With this expanse in geographical area, the new information is accompanied by new settings. The Millstone family is connected with Geraldine and Ellis and the Reeds in that they too know what it means to experience the loss of a child in the family, adding further depth to the theme of grief. For the Millstones, however, Ellis and Lily assume that in order to lessen their grief, to fill a need in their life, they have chosen to pay for two other children.
The return of Geraldine is a major plot twist. Both Lily and Ellis believe she is dead. The sanitorium tells Lily that she is dead, which is obviously a lie. With this wrench thrown into the plot, both Ellis and Lily must reevaluate the steps they’ve taken and what they believed up to this point. But Ellis and Lily make a great team. Their reporting skills are top notch, just as Lily believed they would be.

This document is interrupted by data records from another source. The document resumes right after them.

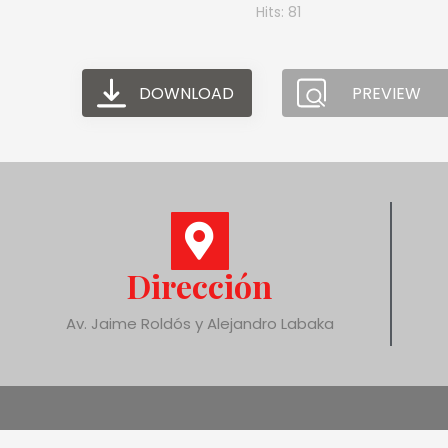
Hits: 81
DOWNLOAD
PREVIEW
Dirección
Av. Jaime Roldós y Alejandro Labaka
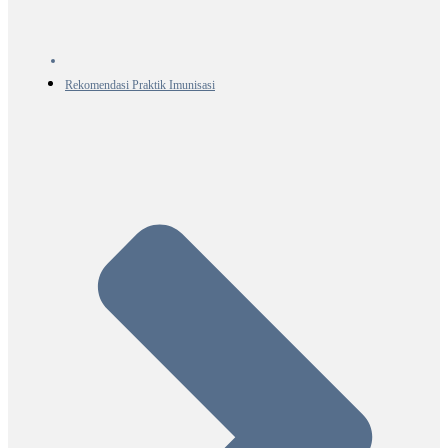
Rekomendasi Praktik Imunisasi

Ellis learns about the reason behind why his father treats his career choice so dismissively. He wants to believe his mother, but he knows that his father has held a grudge against him for more years than his mother would like to admit. But his mother’s role as peacemaker leaves Ellis much to think about even though he believes that he and his father are like two strangers passing on a street. Ellis realizes, however, that his father is a scarred individual as well, someone who, like Ellis, is so far unable to let go of the past.
Lily pitches yet another idea to the chief, only for him to dismiss her once again. However, she tells him that her position as a mother makes her the right person for the job. Lily finally comes into her own and publicly admits having a child. This underscores her newfound strength in her personal and professional life. The news of the Lindbergh baby makes her realize that, while the Lindberghs are celebrities with considerable resources to help find their child, the Dillards have only Lily and Ellis. Also haunted by her past (when she considered abortion), she wants to do the right thing by helping the sold children.